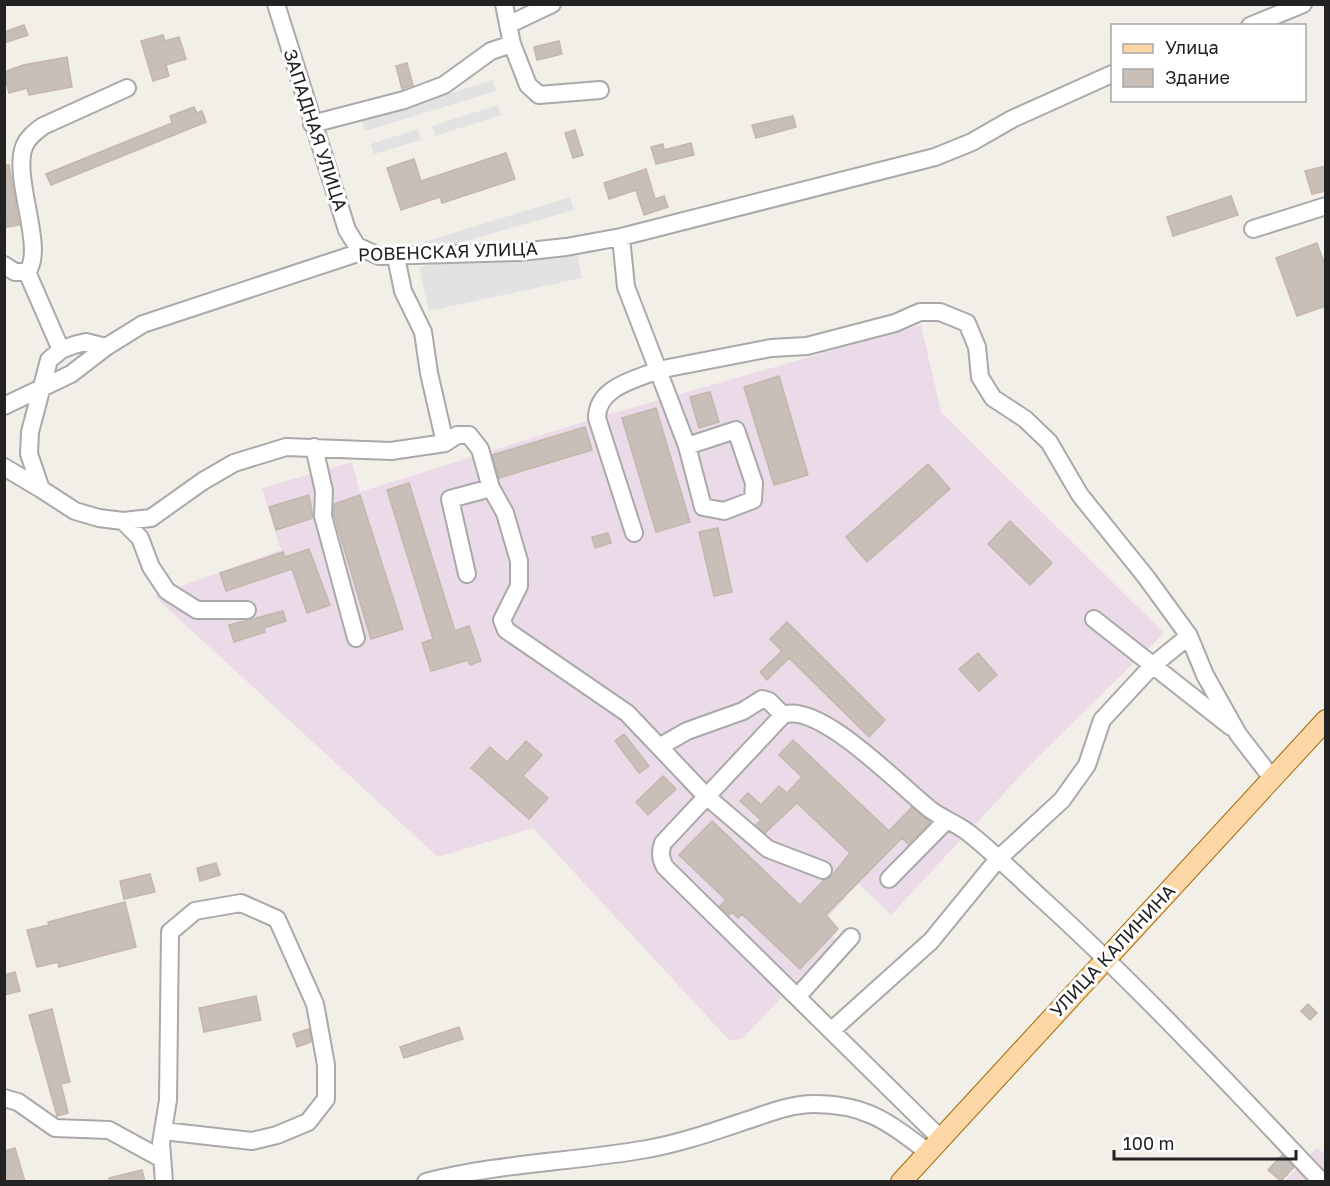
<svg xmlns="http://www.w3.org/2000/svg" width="1330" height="1186" font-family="'Golos Text',sans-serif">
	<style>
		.industrial { fill: #ebdbe8 }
		.parking { fill: #e2e2e2 }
		.building { fill: #c7bfb8; stroke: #c4b6ab; stroke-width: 1.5 }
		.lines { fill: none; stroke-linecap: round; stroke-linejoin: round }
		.minor-casing { stroke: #a9a9a9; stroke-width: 20 }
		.major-casing { stroke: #a06b00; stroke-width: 22 }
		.minor { stroke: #fff; stroke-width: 16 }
		.major { stroke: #fcd6a4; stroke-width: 20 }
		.labels { text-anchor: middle; stroke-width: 6; stroke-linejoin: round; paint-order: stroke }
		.street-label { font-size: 18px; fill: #222; stroke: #fff }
	</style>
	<rect width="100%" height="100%" fill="#f2efe9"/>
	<path class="industrial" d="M921,325L941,412L1164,633L1034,761L891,915L858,883L821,925L837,940L742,1039L729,1040L533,828L438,857L154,596L281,550L262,488L352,462L360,492L583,422Z
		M1317,1147L1325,1155V1181L1284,1182Z"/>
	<path class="parking" d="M493,80L496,91L365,131L362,121Z
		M498,105L501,115L435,136L432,126Z
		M418,129L421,140L374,154L371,144Z
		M570,197L574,210L427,252L424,242Z
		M577,254L582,278L429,311L419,267L440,263Z"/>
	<path class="building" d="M24,25L28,35L4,43V32Z
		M163,35L165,41L179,37L186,59L166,65L169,76L153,81L141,41Z
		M559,41L562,54L537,60L534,47Z
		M67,57L72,87L29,95L27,88L9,93L4,72L23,65Z
		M407,63L413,85L402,89L396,66Z
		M194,107L197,113L202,111L206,122L51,185L46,174L172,123L170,116Z
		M793,116L796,127L756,138L752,125Z
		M575,130L583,155L573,158L565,133Z
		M691,143L694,155L656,164L651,147L663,144L664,150Z
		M506,153L515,179L442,203L440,197L401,210L387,168L414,159L421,181Z
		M4,165H9L19,225L7,227Z
		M1326,166V191L1312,194L1305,171Z
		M646,169L655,199L664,196L668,207L644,215L636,190L609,199L604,183Z
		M1231,196L1238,215L1173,236L1167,217Z
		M1317,243L1326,268V306L1297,316L1276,258Z
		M779,376L808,475L774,485L744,387Z
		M710,392L719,422L699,428L690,397Z
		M656,408L690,522L656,532L622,418Z
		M585,427L592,450L499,478L492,455Z
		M928,464L950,489L867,562L846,537Z
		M409,483L455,631L469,626L481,661L470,665L468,660L431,671L422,643L433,639L387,490Z
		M309,495L313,518L276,530L269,507Z
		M360,495L403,629L371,639L334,515V504Z
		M1010,521L1052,563L1030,585L988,544Z
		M718,528L732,592L714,596L699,532Z
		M608,533L611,543L595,548L592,537Z
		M309,549L330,605L307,613L292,569L226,591L220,573L283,552L285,557Z
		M283,611L286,621L264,628L265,632L234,642L229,625Z
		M787,622L885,720L869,737L789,658L767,680L760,672L782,651L770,639Z
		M978,653L997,675L979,691L959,669Z
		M624,734L649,766L639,773L615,741Z
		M793,740L889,831L912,807L930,822L908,844L902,838L826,915L838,929L800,969L742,914L738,918L732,912L729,915L720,906L726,900L679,855L712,821L800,905L824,880L830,878L850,853L797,803L765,833L756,825L761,820L740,801L748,793L761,805L779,786L787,793L802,777L779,755Z
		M526,741L542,755L523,776L548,798L529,819L471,768L490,747L507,762Z
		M663,776L676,789L648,815L636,802Z
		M216,863L220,875L200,881L197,868Z
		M150,874L155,892L124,899L120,881Z
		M125,902L136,947L59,967L58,962L37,967L27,930L49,925L48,922Z
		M15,972L20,991L4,995V975Z
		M256,996L261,1020L204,1032L199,1008Z
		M1308,1004L1317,1013L1310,1020L1301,1011Z
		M52,1009L70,1082L61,1084L68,1113L57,1116L29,1015Z
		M459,1027L463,1039L404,1058L400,1047Z
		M309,1029L311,1042L297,1047L293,1034Z
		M15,1148L25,1182H4V1151Z
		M1282,1155L1294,1167L1281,1181L1268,1170Z
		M142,1170L145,1182H110L109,1178Z"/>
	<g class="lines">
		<g class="minor-casing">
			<path id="minor" d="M276,4L347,230L357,246L379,256L520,252L566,247L621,237L935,157L972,142L1012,119L1112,74
				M510,24L552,4
				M1250,26L1303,4
				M512,44L528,85L539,95L600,90
				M312,124L404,100L444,85L491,51L512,44L504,4
				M1253,229L1326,206
				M621,237L626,287L658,370L771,348L807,346L895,323L920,312H940L967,323L977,347L980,377L993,398L1025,419L1049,442L1080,495L1146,577L1189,636L1205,675L1238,734L1272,778
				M396,257L403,291L423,332L429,373L445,443
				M4,265L15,272H27L61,350
				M27,272C46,250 12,178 24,147C27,138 35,132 43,126L127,88
				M106,347L86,342L74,345L61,350L49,360L30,432L29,454L41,489L75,511L99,518L123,521L151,518L203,481L234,463L286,447L391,451L445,443L457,435H469L480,449L491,488L505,513L519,561V586L502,620L506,630L627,713L705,795L768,849L823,870
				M4,406L71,374L106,347L143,324L364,251
				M314,447L324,491L323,516L356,638
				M4,467L41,489
				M123,521L140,538L151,567L167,591L197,610H247
				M634,533L597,418C597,387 635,380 658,370L687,446L703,507L724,511L753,500L754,483L736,430L687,446
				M467,574L450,499L491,488
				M1094,619L1231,727
				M659,747L687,731L743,711L762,699L769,701L783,715
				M889,879L947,820
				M797,997L851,937
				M832,1030L931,941L998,859L1062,800L1087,765L1102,720L1152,666L1189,636
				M4,1098L18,1102L55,1128L109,1130L162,1159
				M163,1131L252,1141L277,1135L308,1122L326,1099V1065L315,1004L277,919L241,903L195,911L170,932L168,1100L161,1143L164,1182
				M940,1138L665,867C660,858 660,852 663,843L783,715C820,701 902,788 931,810C943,819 958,824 970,834C995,854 1017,876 1041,898C1139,987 1230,1085 1322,1182
				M426,1182C498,1163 574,1162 647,1149C681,1143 715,1131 748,1120C769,1113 791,1104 814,1104C866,1104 888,1122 928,1152"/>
		</g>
		<g class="major-casing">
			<path id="major" d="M901,1182L1326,720"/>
		</g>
		<use href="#minor" class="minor"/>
		<use href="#major" class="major"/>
	</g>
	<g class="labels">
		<g class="street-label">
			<text transform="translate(315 130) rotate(72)" y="6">ЗАПАДНАЯ УЛИЦА</text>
			<text transform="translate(448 252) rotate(-2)" y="6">РОВЕНСКАЯ УЛИЦА</text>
			<text transform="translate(1113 951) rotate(-47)" y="6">УЛИЦА КАЛИНИНА</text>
		</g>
	</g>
	<rect width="1330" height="1186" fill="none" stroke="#222222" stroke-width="12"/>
	<rect x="1111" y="24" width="195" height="78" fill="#ffffff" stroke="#a7a7a7" stroke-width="1.5"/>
	<rect x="1123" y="44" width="30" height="9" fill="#fcd6a4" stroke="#a7a7a7" stroke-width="1.5"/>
	<text x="1165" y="54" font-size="18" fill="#222222">Улица</text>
	<rect x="1123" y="69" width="30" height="18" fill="#c7bfb8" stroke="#a7a7a7" stroke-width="1.5"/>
	<text x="1165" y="84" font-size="18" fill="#222222">Здание</text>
	<path d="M1114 1150v9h182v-9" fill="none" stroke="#222222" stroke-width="3"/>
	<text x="1123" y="1150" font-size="18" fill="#222222" stroke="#ffffff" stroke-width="4.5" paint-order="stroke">100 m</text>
</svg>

________________________________________

- **Your instructions**
Extract from the data every line where "lines" shows up.

- **Your solution**
		.lines { fill: none; stroke-linecap: round; stroke-linejoin: round }
	<g class="lines">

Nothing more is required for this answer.